On Thu, Sep 12, 2019 at 7:22 PM Chase Peeler <chasepee...@gmail.com> wrote:

> There are valid reasons for not always initializing variables or array
> keys. It might be a bad
> reason in your opinion, but others view it as perfectly acceptable.
>

I recently had to fix a bug where a variable was renamed, caused a merge
conflict and resulted in months long of changing a business process with a
subtle bug, as null was not the intended initialized value. Whether or not
people should initialize variables is debatable from a programming
perspective. From a reader's perspective it's really important to have
variables initialized with a default value, even if it's just null, to
prevent missing certain assignment branches and avoid bugs. From my
perspective, this should've thrown an error, so we would've fixed it the
same day. Now PHP simply broke our business process for months.

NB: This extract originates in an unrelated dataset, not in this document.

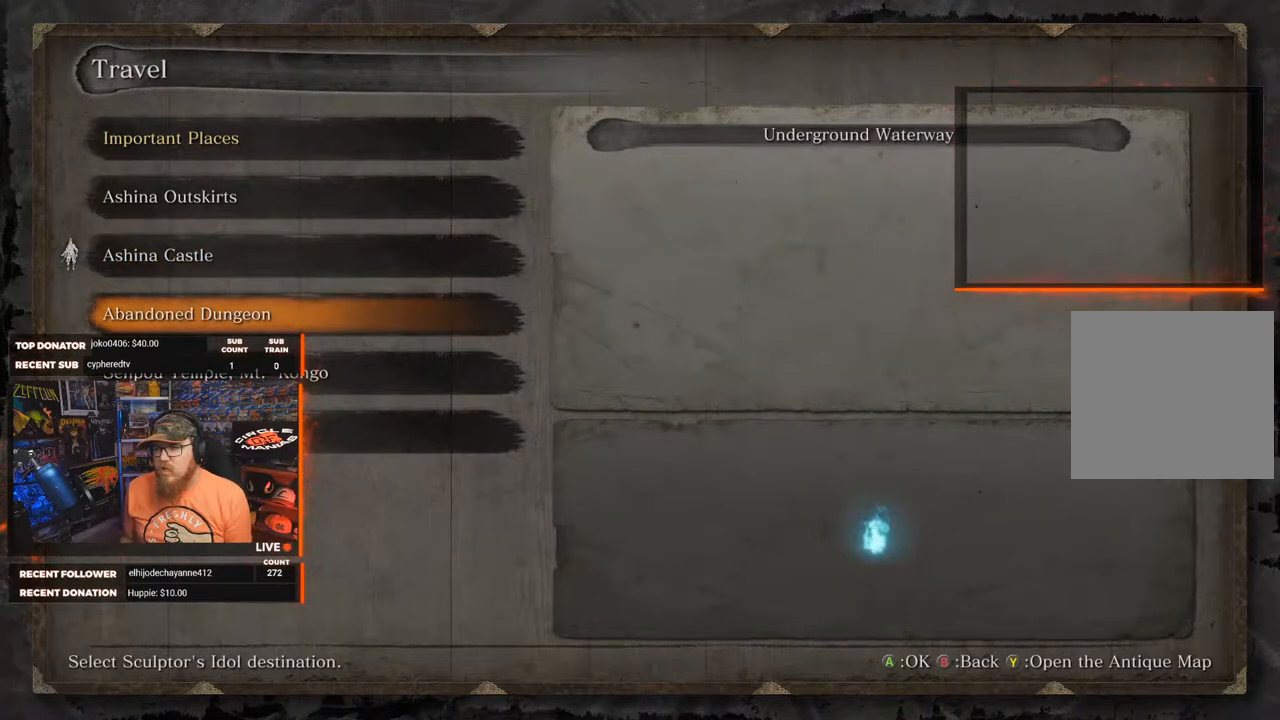
{"buttons": [], "left_stick": "center", "right_stick": "center", "events": []}
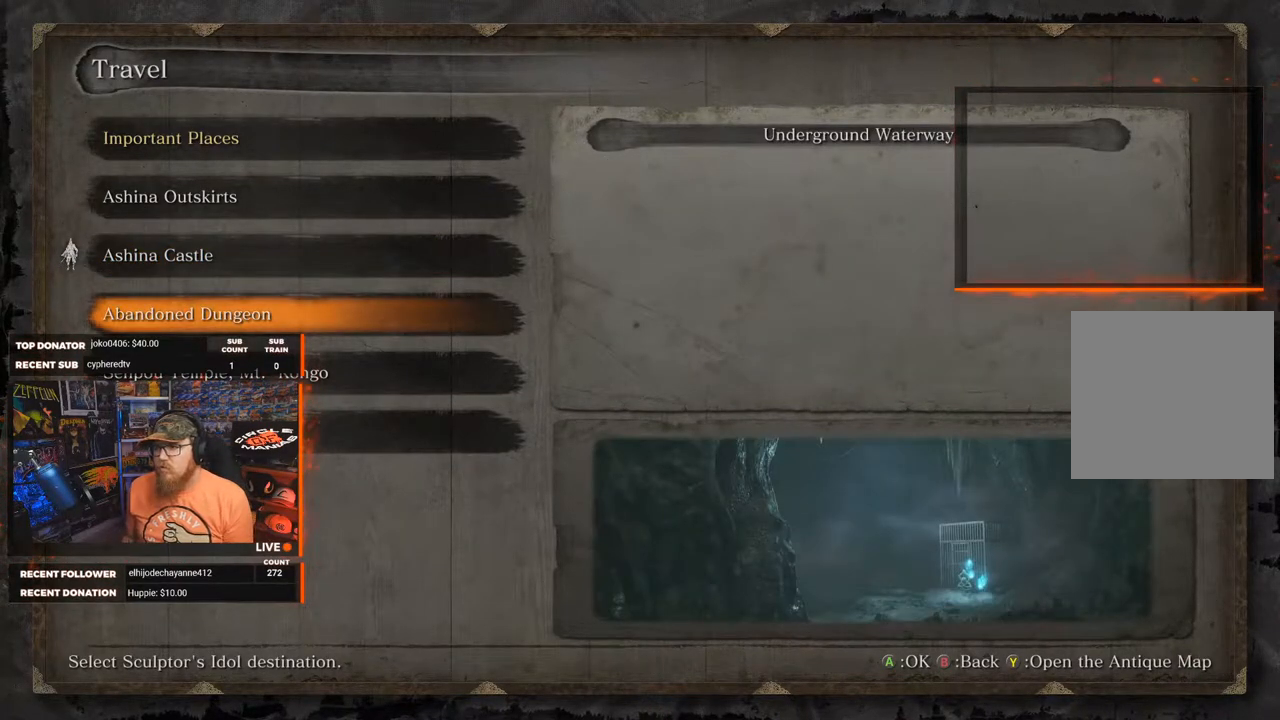
{"buttons": [], "left_stick": "center", "right_stick": "center", "events": []}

Yes, we hide notices, even in production as our logging server would die
within a minute if we'd turn it on. Yes, this is a massive legacy code base
where lots of tests are lacking. Can we change this? Sure, will take years
though. Would we have benefited from PHP throwing an error in this case?
Most certainly, would've saved us a lot of headache, and money.

You argue that it's a fundamental language change, I -and seemingly a lot
of others- argue that this is more of a bug fix.